* _Pixel coordinate boxes_:
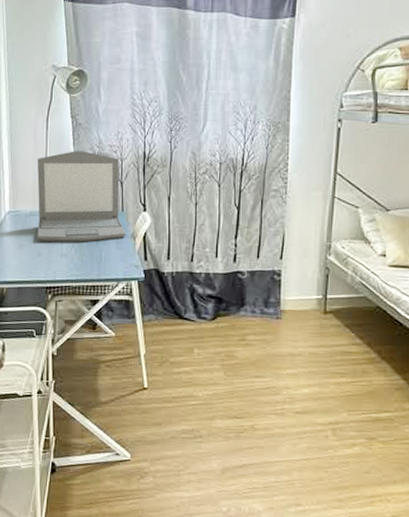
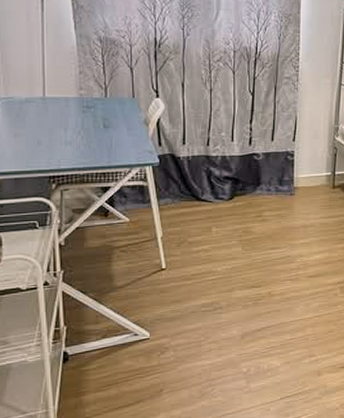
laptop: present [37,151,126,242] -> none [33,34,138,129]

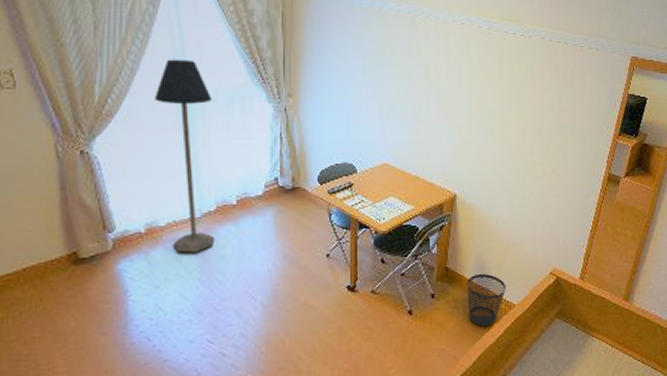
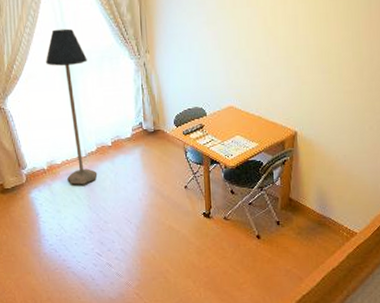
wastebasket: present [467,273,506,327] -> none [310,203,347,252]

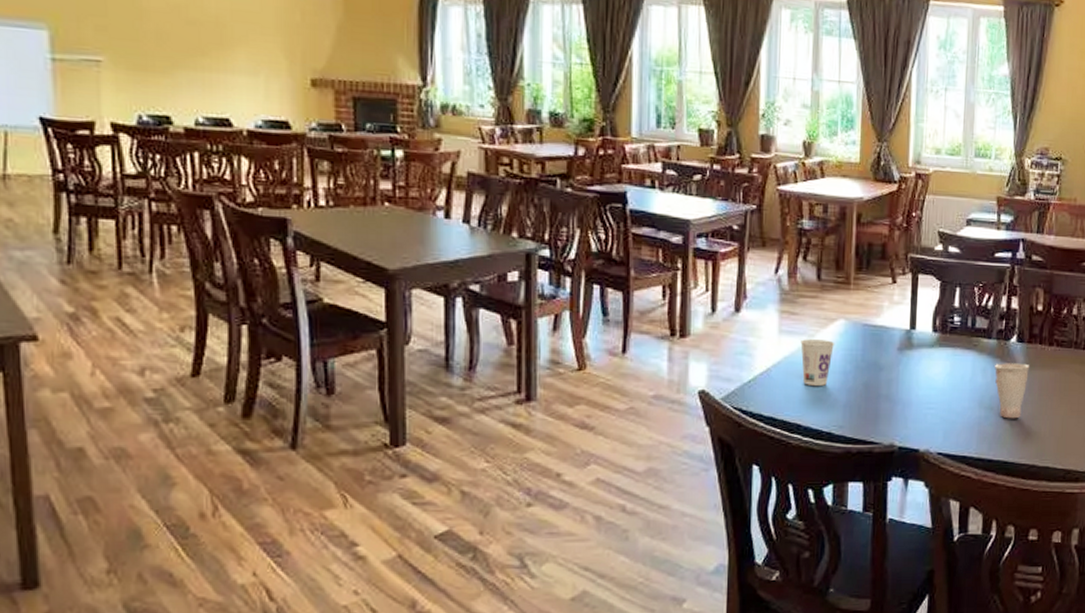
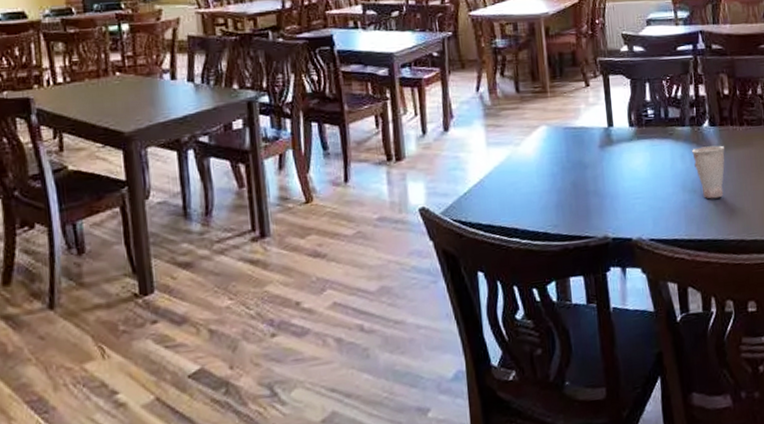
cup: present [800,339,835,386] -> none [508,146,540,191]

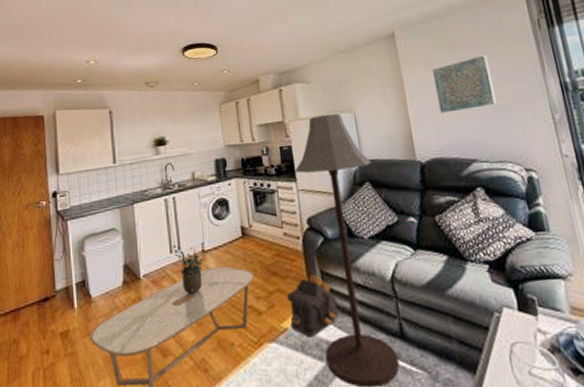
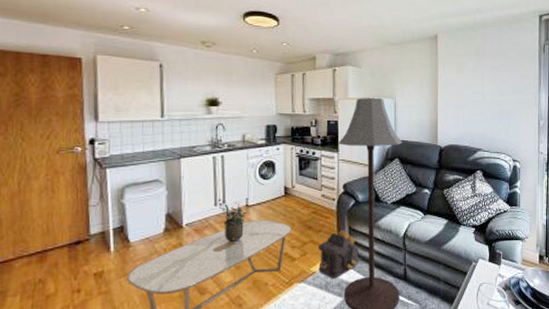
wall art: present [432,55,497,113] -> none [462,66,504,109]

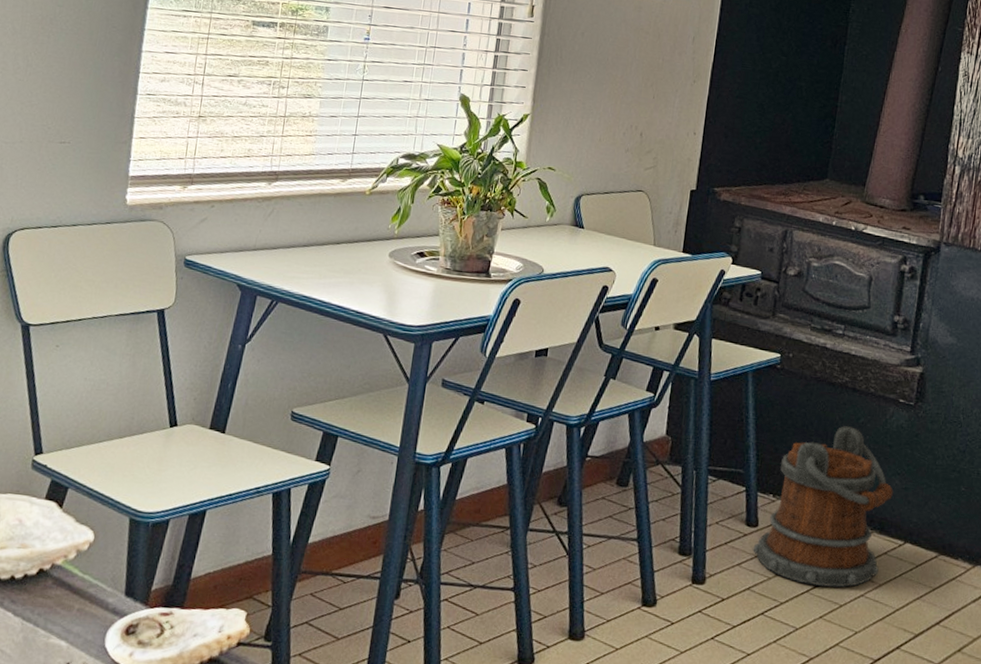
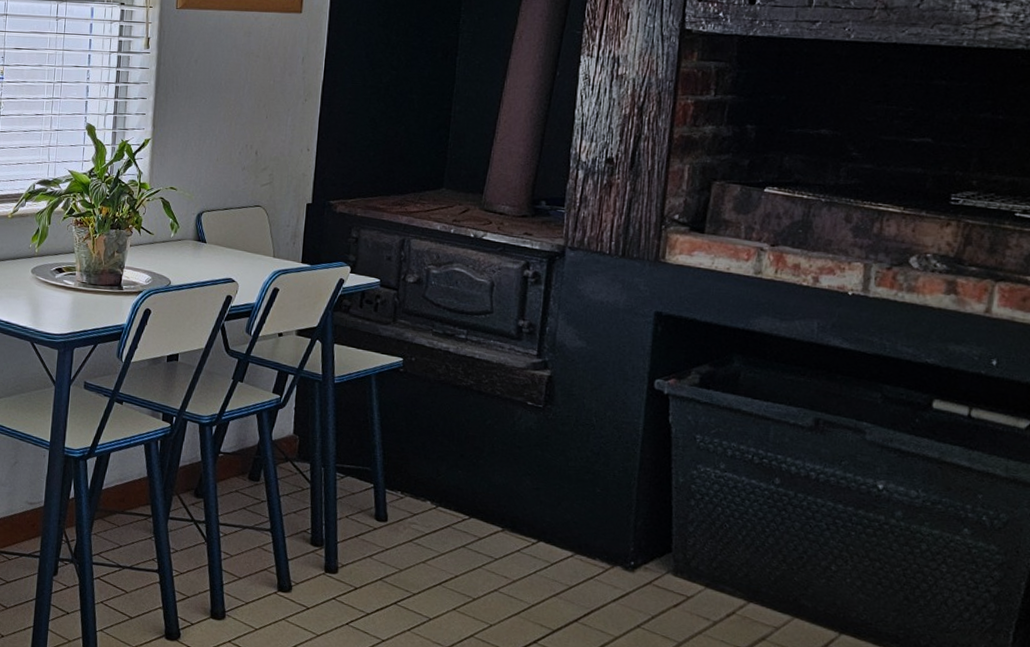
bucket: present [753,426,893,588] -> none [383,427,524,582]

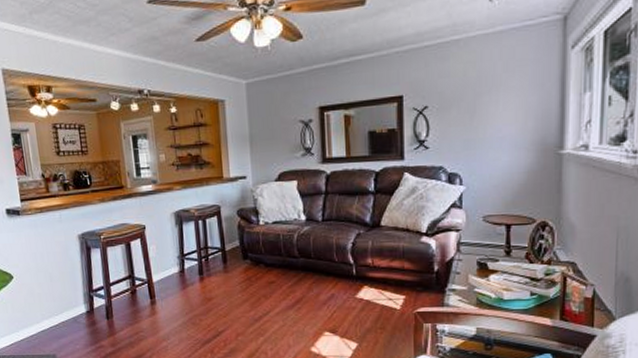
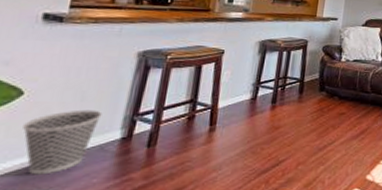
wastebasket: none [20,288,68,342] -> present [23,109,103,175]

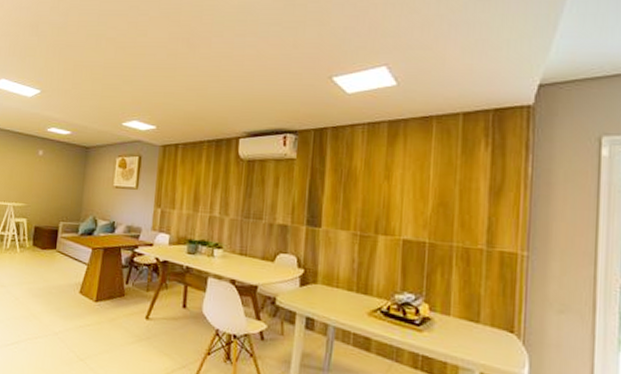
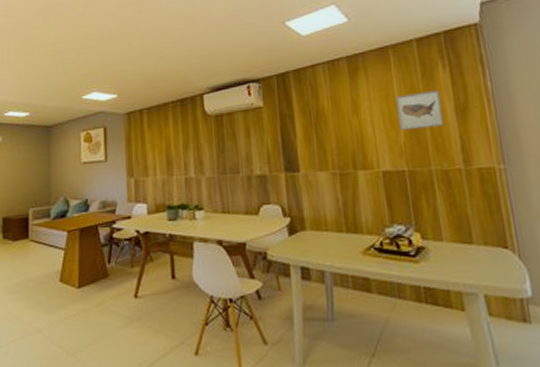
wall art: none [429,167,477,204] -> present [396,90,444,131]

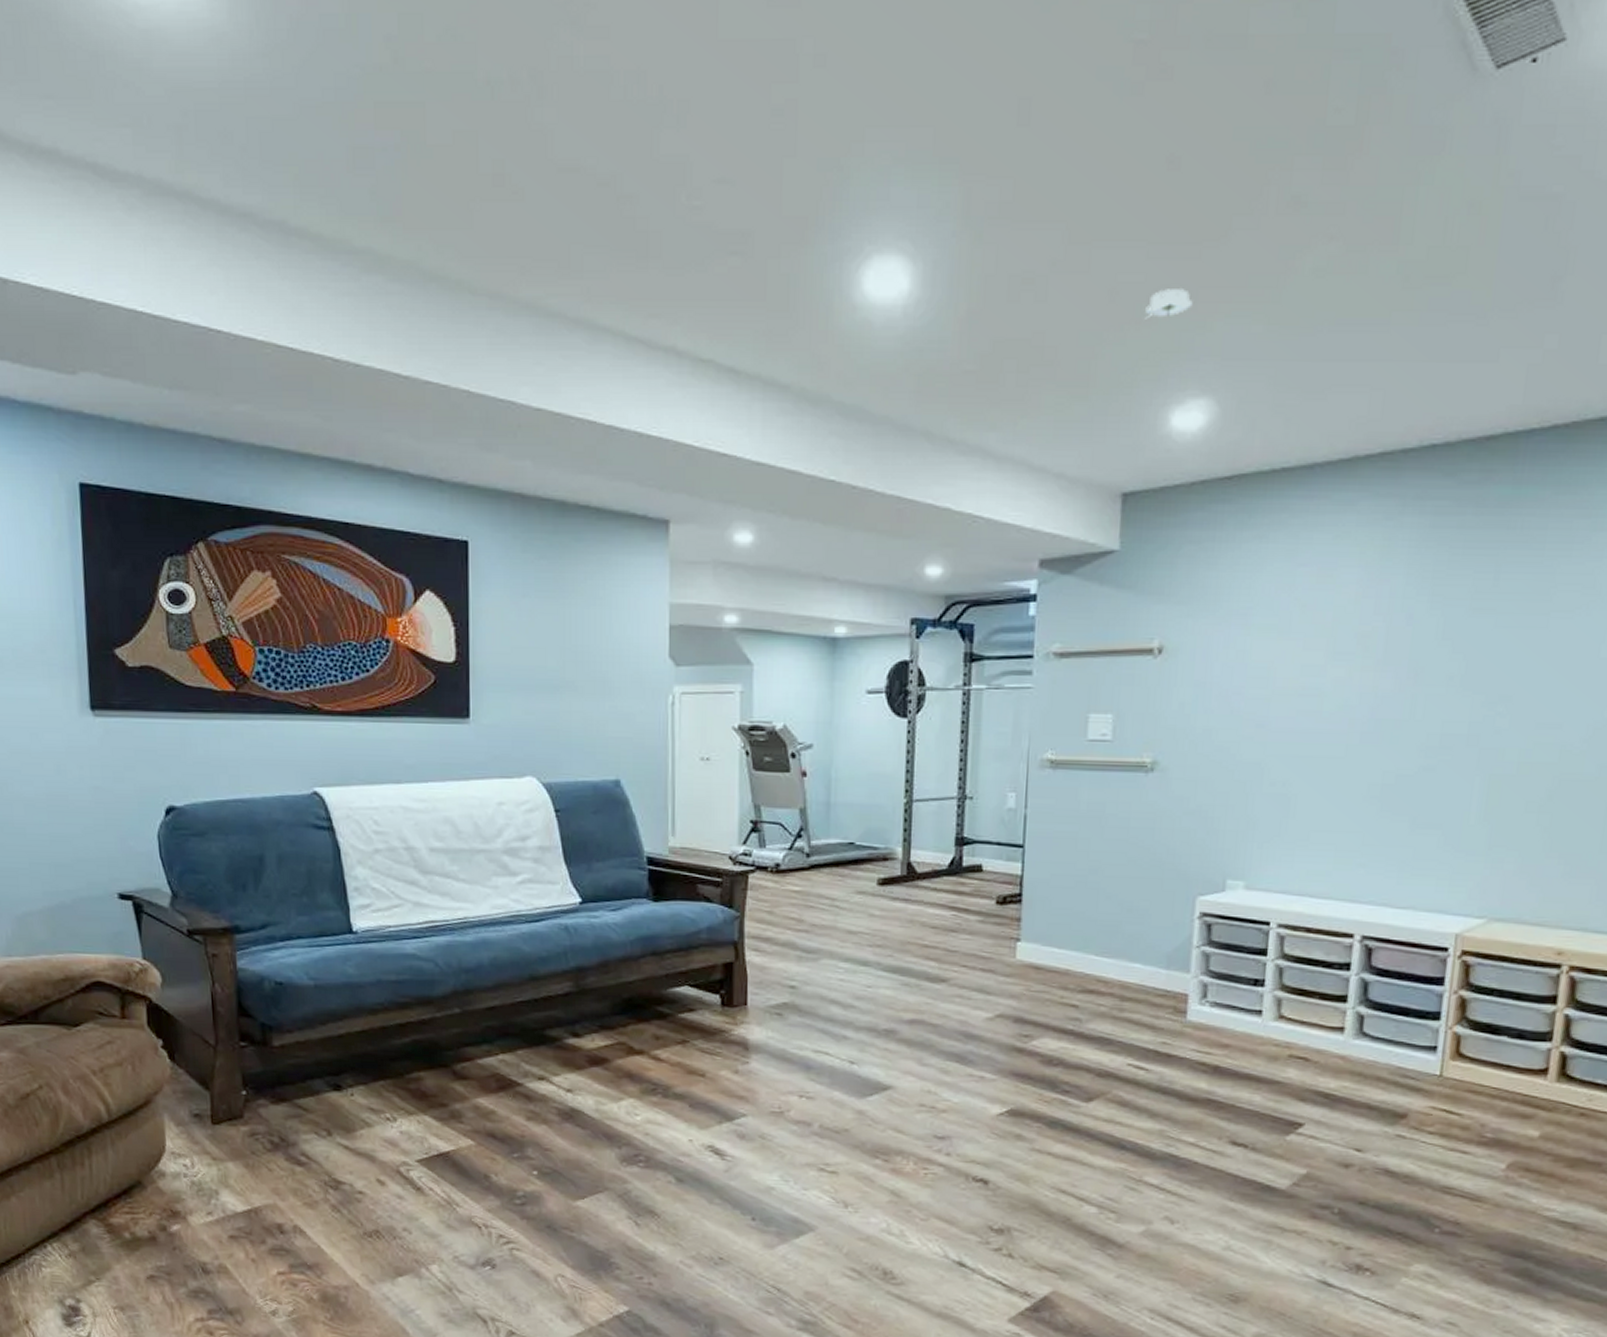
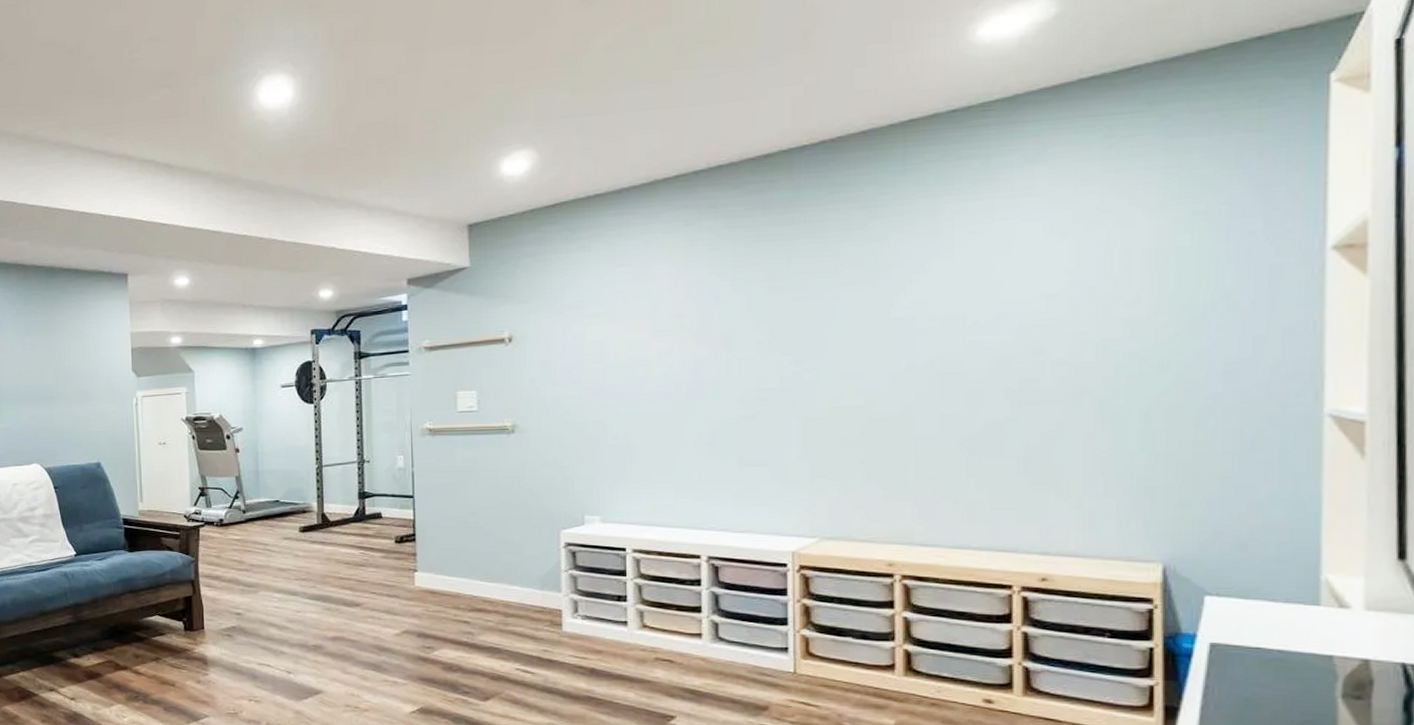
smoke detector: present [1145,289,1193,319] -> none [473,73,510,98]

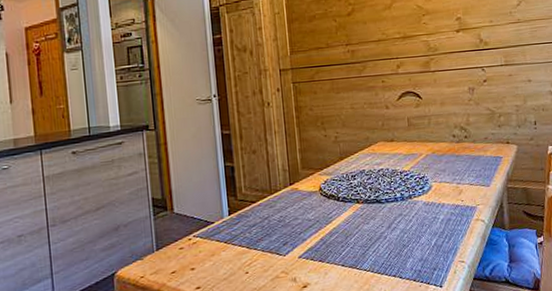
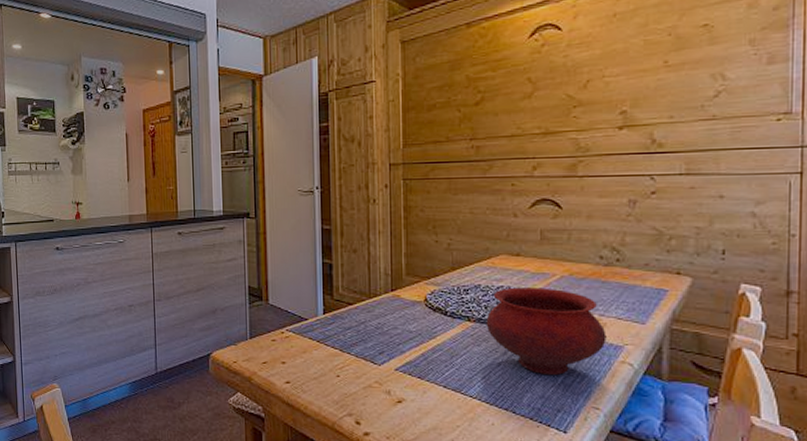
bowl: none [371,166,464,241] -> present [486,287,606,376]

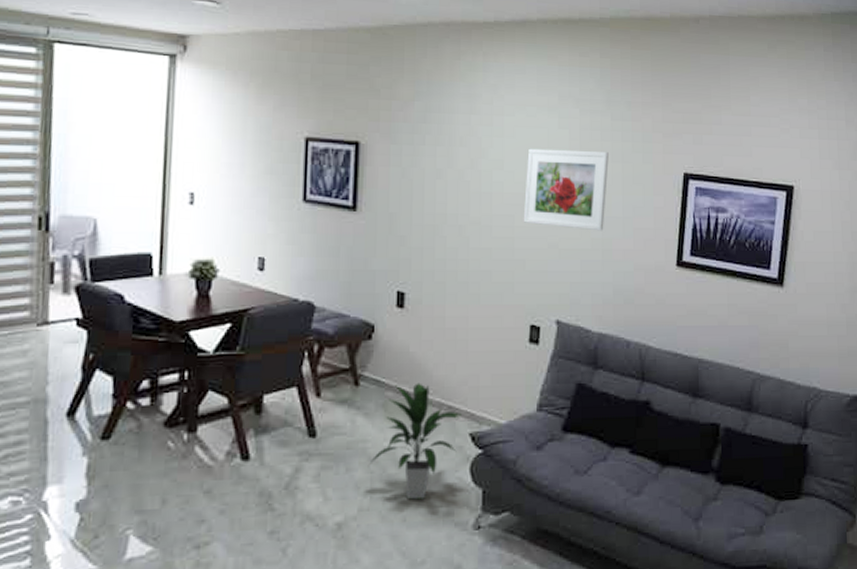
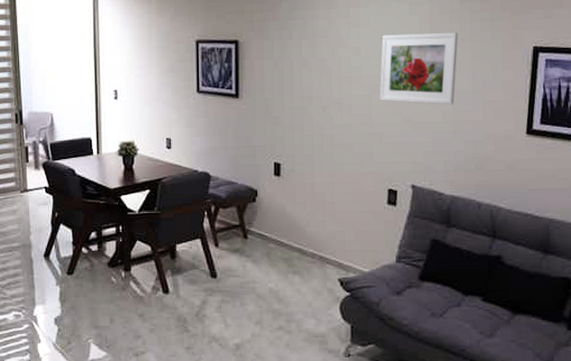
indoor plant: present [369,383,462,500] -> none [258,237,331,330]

* _REQUIRED ACTION_: Output exactly the lines from the line containing "cup: present [800,339,835,386]" through the last line of the records, both included, and leave out every picture.

* _PROBLEM SOLUTION_:
cup: present [800,339,835,386] -> none [508,146,540,191]

wall art: present [432,55,497,113] -> none [462,66,504,109]

bucket: present [753,426,893,588] -> none [383,427,524,582]

wastebasket: none [20,288,68,342] -> present [23,109,103,175]

wall art: none [429,167,477,204] -> present [396,90,444,131]

smoke detector: present [1145,289,1193,319] -> none [473,73,510,98]

bowl: none [371,166,464,241] -> present [486,287,606,376]

indoor plant: present [369,383,462,500] -> none [258,237,331,330]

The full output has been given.